Kegiatan ini menjadi ruang diskusi strategis antara pemerintah daerah, pemangku kepentingan lingkungan, serta organisasi konservasi untuk memperkuat upaya menjaga ekosistem hayati di wilayah Bulungan.
FGD dibuka langsung oleh Bupati Bulungan, Syarwani. Dalam keterangannya kepada awak media, Syarwani menjelaskan bahwa kegiatan tersebut digagas oleh YKAN, sebagai upaya memperkuat pemahaman serta menyamakan persepsi mengenai kewenangan daerah dalam perlindungan lingkungan.
Ia menuturkan, diskusi ini relevan dengan munculnya regulasi pemerintah pusat yang baru, yang berkaitan dengan tata kelola dan perlindungan potensi keanekaragaman hayati.
“Nah, itu bagaimana kondisinya terkait dengan kewenangan yang ada di daerah. Itu yang menjadi diskusi kita hari ini. Saya berharap melalui diskusi ini bisa memberikan masukan kepada pemerintah pusat, terutama sebagai bahan pertimbangan terhadap langkah-langkah yang sudah dilakukan daerah dalam mengawal dan menjaga potensi alam serta keanekaragaman hayati,” ujar Syarwani.
Selain itu, FGD juga menyoroti isu mengenai Areal Nilai Konservasi Tinggi (ANKT) yang menjadi perhatian khusus Pemerintah Kabupaten Bulungan.
Menurut Syarwani, isu ANKT merupakan bagian penting dari komitmen daerah untuk memastikan sumber daya alam tetap lestari dan termanfaatkan secara berkelanjutan.
“Ini menjadi isu dan konsen kita, khususnya yang ada di Bulungan. Beberapa kebijakan daerah juga sudah kita implementasikan, bukan hanya sekedar wacana tetapi sudah diterapkan di tingkat lapangan,” tegasnya.

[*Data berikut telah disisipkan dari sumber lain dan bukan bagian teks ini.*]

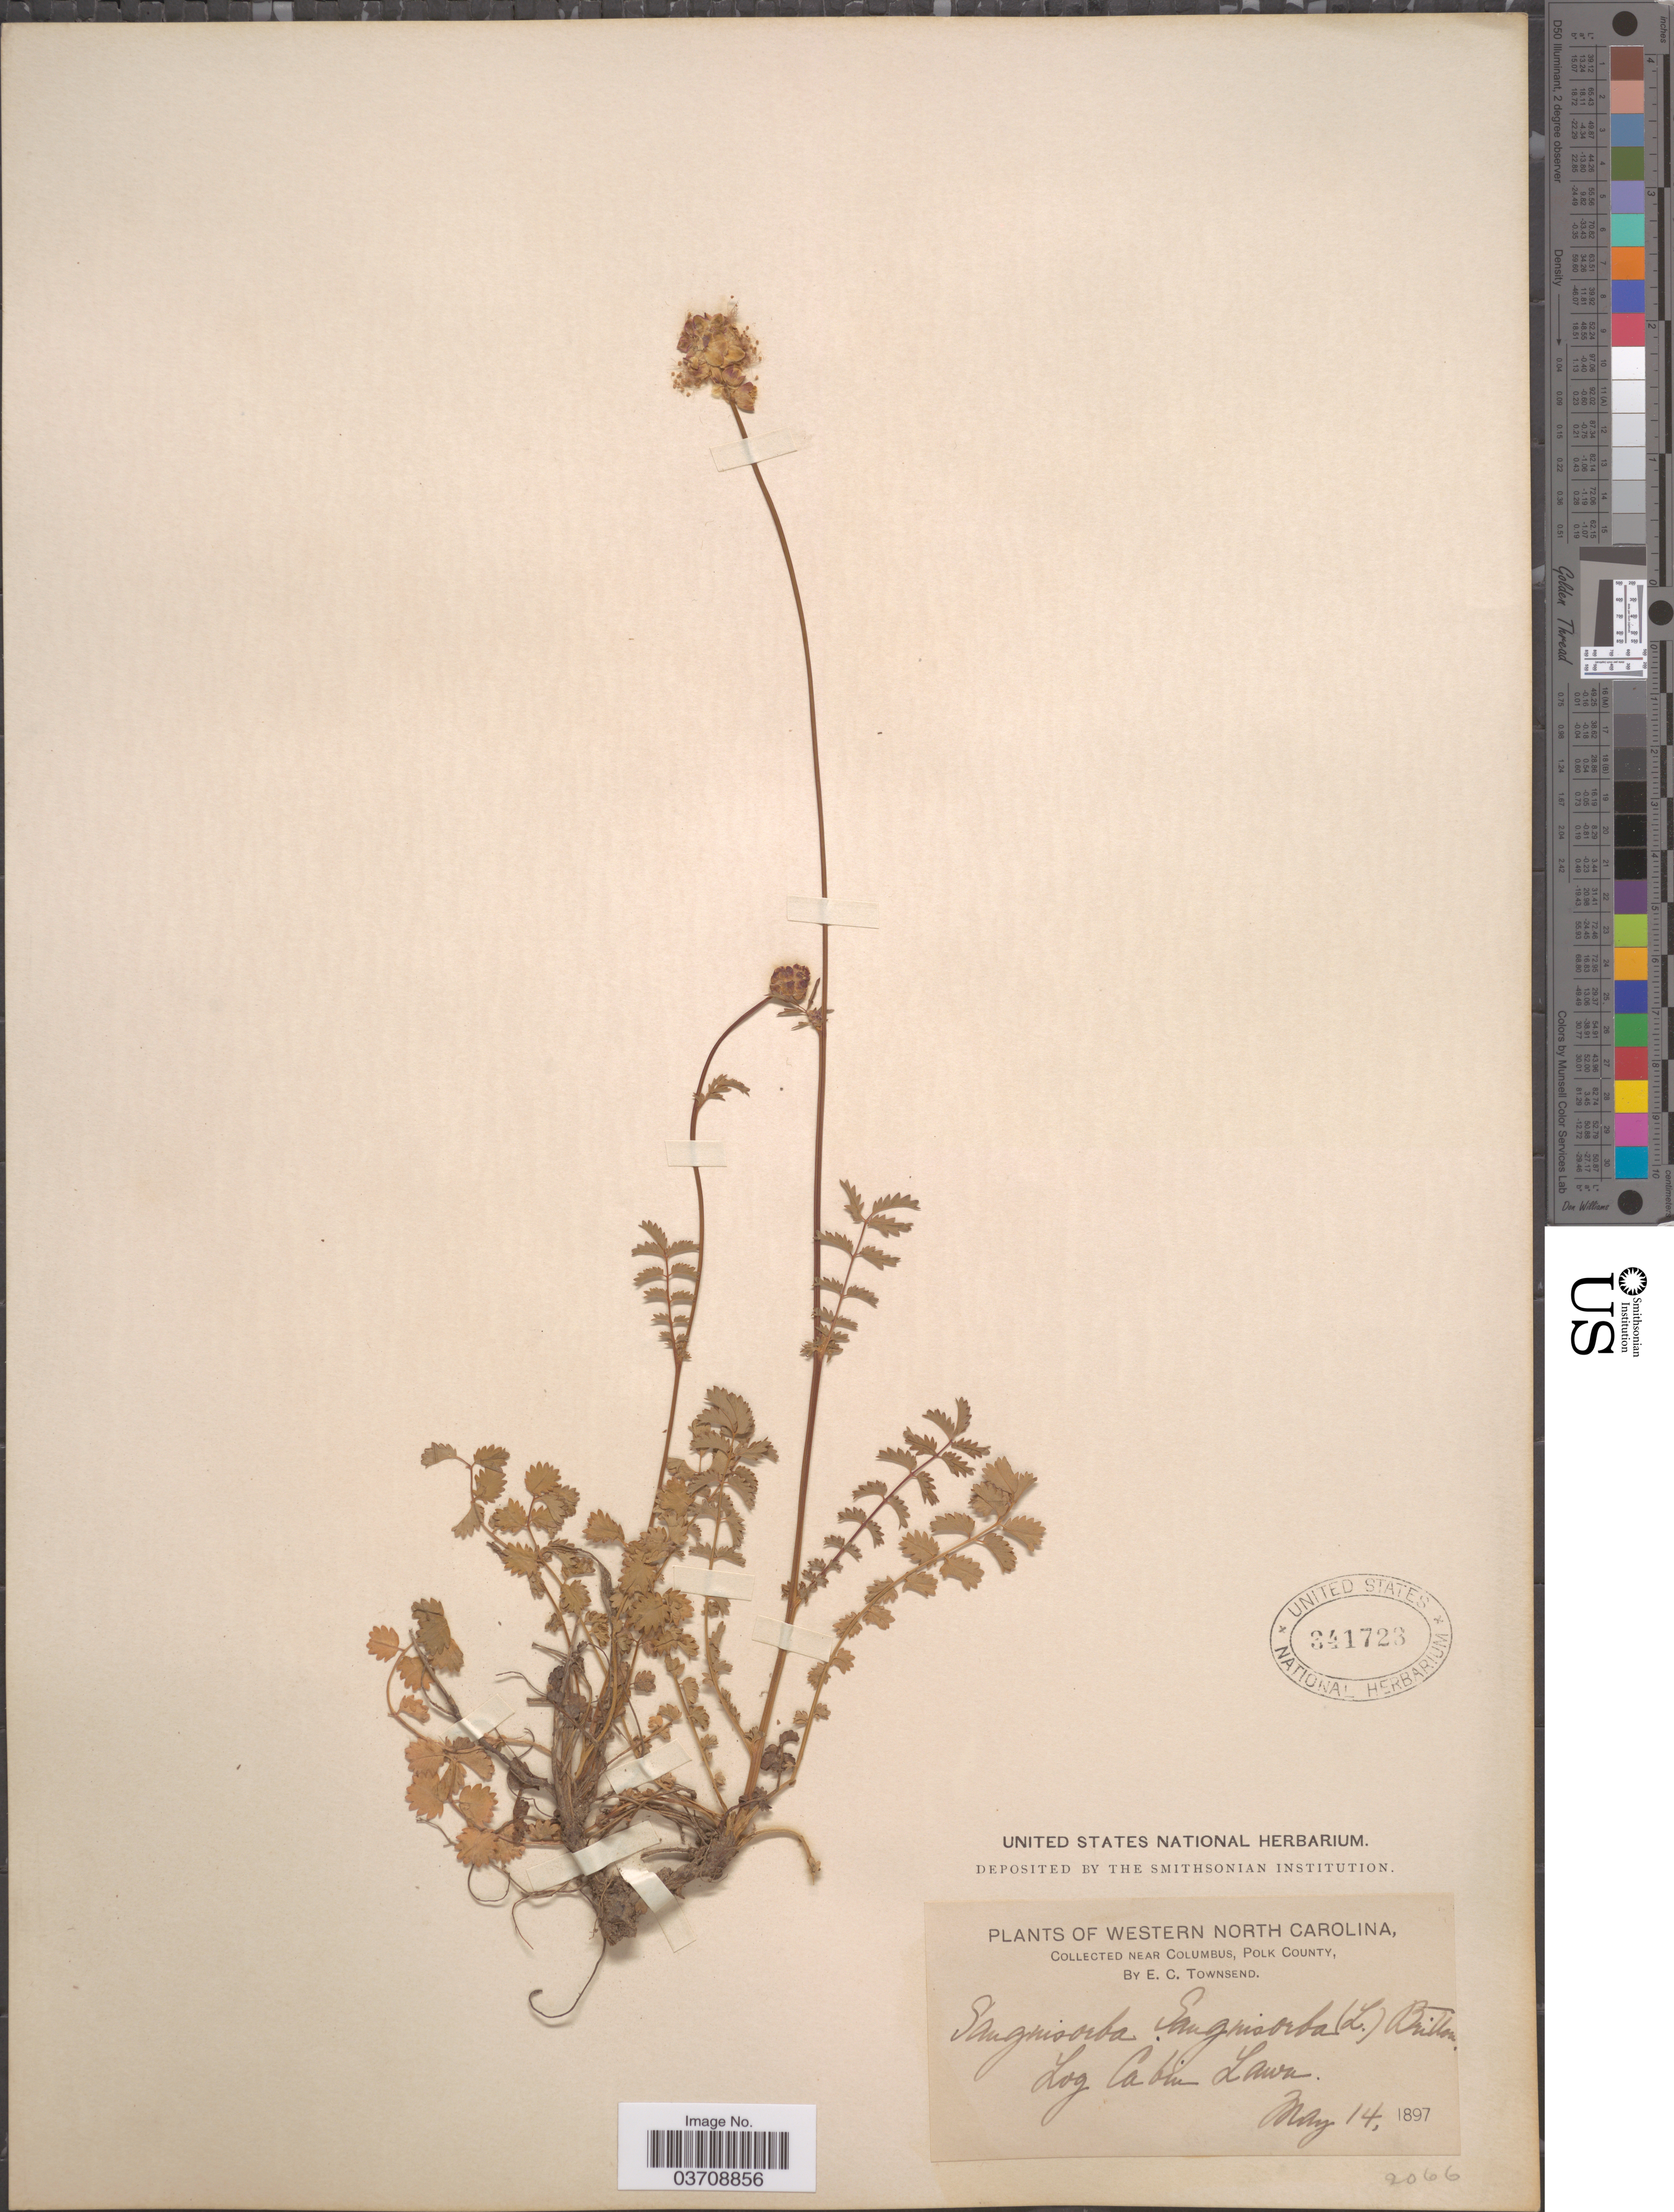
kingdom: Plantae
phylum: Tracheophyta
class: Magnoliopsida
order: Rosales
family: Rosaceae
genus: Sanguisorba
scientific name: Sanguisorba minor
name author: Scop.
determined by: Strong, Mark T., (BOT), Smithsonian Institution - National Museum of Natural History (UNITED STATES)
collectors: E. C. Townsend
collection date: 1897-05-14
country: United States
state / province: North Carolina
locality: Western North Carolina. Near Columbus, Polk County. Log Cabin Lawn.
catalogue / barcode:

Ia menambahkan, seluruh upaya tersebut bermuara pada tujuan utama yaitu menjaga stabilitas ekosistem dan keberlanjutan lingkungan hidup di Kabupaten Bulungan.
Pemerintah daerah, kata dia, akan terus memperkuat koordinasi dengan berbagai pihak, untuk memastikan perlindungan keanekaragaman hayati berjalan efektif dan sesuai regulasi.